Une fois les nombreux types de cellules impliqués dans la formation du cœur identifiés, les scientifiques ont cherché à savoir comment ces différents types cellulaires sont générés. Pour ce faire, ils ont fait appel aux chercheurs en biologie computationnelle du LCSB. Ces spécialistes de la biologie assistée par ordinateur travaillent à découvrir les facteurs responsables du destin des cellules.

« Depuis plusieurs années, notre équipe cherche à une mettre au point des modèles informatiques permettant de comprendre les transformations des cellules. Nous avons l’expertise nécessaire pour étudier les réseaux complexes de facteurs moléculaires qui contrôlent l’identité d’une cellule, » explique le professeur Antonio Del Sol, responsable du groupe Computational Biology au LCSB et professeur Ikerbasque au centre de recherche CIC bioGUNE à Bilbao (Espagne).

L’analyse informatique conduite par les chercheurs luxembourgeois a pu prédire quels sont les facteurs moléculaires impliqués dans la production des différents types de cellules cardiaques. Elle a plus particulièrement identifié un facteur, appelé Hand2, comme un acteur majeur de la différenciation des cellules propres à la zone du cœur d’où émergent les artères.

Un résultat surprenant par rapport aux observations faites précédemment en laboratoire : chez les souris qui ne possèdent pas Hand2, le ventricule droit du cœur – celui qui pompe le sang en direction des poumons – ne se forme pas. La prédiction faite par l’équipe luxembourgeoise suggère que Hand2 n’est pas nécessaire pour que des cellules du ventricule droit se différencient. À l’inverse, le modèle informatique prédit que ce facteur est indispensable pour générer les cellules qui constituent la zone du cœur d’où émergent les artères.

Validation d’une prédiction inattendue

À la suite de ce résultat inattendu, de nouvelles expériences en laboratoire ont permis de résoudre la divergence entre le modèle informatique et les observations faites in vivo.

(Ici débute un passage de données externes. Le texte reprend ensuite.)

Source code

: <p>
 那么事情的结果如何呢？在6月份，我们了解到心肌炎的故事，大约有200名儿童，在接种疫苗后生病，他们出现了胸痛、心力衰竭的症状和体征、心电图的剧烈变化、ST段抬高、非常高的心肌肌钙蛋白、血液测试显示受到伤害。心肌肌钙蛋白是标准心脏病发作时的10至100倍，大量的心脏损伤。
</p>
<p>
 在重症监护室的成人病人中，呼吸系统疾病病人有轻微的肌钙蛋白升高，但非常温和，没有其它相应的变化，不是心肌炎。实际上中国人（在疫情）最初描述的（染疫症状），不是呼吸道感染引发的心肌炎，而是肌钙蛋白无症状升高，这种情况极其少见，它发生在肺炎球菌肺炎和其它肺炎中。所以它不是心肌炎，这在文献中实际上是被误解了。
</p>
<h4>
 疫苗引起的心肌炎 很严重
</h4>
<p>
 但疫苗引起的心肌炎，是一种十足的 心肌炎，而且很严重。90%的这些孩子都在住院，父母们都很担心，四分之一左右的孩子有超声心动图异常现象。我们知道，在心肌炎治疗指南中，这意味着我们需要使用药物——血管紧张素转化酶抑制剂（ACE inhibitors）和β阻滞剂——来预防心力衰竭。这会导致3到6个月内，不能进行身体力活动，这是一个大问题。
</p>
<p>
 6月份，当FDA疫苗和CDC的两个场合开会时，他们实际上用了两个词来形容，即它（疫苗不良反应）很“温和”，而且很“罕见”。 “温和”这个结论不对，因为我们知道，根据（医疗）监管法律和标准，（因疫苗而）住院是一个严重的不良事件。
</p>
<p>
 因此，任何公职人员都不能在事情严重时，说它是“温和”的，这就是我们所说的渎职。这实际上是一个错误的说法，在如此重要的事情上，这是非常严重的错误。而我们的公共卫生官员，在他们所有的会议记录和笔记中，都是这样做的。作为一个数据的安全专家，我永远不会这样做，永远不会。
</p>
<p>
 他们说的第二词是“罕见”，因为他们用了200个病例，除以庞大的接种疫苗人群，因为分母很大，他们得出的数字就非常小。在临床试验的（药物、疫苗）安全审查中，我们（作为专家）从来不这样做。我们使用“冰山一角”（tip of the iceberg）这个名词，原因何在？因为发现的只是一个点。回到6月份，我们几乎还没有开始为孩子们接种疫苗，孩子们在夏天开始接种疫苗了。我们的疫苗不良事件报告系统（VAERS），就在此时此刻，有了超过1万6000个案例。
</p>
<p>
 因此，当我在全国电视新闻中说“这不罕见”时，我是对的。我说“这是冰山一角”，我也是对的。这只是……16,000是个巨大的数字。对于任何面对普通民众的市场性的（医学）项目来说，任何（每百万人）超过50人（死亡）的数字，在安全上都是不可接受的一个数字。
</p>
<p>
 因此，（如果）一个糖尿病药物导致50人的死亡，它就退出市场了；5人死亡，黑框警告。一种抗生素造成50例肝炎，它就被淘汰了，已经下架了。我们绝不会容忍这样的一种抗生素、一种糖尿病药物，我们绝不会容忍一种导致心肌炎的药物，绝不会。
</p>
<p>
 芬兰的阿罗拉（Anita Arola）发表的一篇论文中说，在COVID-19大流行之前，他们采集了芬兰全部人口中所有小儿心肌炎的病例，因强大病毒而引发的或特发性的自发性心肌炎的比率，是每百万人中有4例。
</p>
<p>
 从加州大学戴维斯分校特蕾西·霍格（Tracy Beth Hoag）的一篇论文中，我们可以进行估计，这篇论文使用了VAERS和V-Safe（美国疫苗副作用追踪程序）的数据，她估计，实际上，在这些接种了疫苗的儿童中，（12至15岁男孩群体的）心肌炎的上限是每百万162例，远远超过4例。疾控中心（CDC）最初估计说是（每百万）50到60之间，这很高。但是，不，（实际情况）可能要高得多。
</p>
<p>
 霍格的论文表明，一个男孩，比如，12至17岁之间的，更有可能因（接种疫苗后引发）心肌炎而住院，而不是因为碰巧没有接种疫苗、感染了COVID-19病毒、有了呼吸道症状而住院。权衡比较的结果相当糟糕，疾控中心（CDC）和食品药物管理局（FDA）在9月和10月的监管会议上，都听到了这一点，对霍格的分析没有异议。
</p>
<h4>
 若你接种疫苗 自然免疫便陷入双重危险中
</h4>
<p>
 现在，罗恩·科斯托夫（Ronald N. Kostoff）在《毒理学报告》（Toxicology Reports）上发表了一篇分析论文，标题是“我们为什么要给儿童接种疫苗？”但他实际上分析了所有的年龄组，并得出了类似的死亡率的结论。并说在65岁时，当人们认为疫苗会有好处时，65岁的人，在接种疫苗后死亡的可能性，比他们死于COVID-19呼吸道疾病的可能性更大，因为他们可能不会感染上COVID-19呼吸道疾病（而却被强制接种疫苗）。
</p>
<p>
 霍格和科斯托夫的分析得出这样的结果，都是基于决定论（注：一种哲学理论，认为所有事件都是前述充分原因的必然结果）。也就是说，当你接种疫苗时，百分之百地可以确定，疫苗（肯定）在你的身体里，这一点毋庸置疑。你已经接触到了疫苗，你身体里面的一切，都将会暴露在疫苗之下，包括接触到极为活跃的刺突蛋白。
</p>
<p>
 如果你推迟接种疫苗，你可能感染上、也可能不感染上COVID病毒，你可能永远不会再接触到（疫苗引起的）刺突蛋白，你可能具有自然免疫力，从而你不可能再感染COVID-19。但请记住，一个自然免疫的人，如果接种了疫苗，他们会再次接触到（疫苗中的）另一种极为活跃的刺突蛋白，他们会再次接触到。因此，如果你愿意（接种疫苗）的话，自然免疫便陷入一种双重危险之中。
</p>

La prédiction se révélant exacte, cette étude a souligné la précision et la pertinence de l’approche informatique.

Ces travaux ont mis en lumière les mécanismes par lesquels, au cours du développement, une perturbation au niveau de la différenciation de quelques cellules peut aboutir à une malformation du cœur. En plus de fournir un nouveau cadre pour étudier les malformations cardiaques congénitales, les résultats obtenus pourraient ouvrir de nouvelles perspectives en matière de thérapie cellulaire.

« Nous avons montré qu’à l’aide de notre modèle, il est possible d’identifier les facteurs essentiels à la différenciation de certaines cellules cardiaques, » explique Antonio Del Sol. «Nous avons maintenant développé une méthode informatique plus générale pour travailler sur tous les types de conversion cellulaire et nous sommes en train de la tester. Nous avons obtenu de nouvelles prédictions sur la manière la plus efficace de convertir des cellules du ventricule droit en cellule du ventricule gauche et vice versa. Nos collègues américains travaillent actuellement sur la validation expérimentale de ces prédictions. »

L’étude Single-cell analysis of cardiogenesis reveals basis for organ level developmental defects a été publiée en ligne dans la revue Nature le 24 juillet 2019.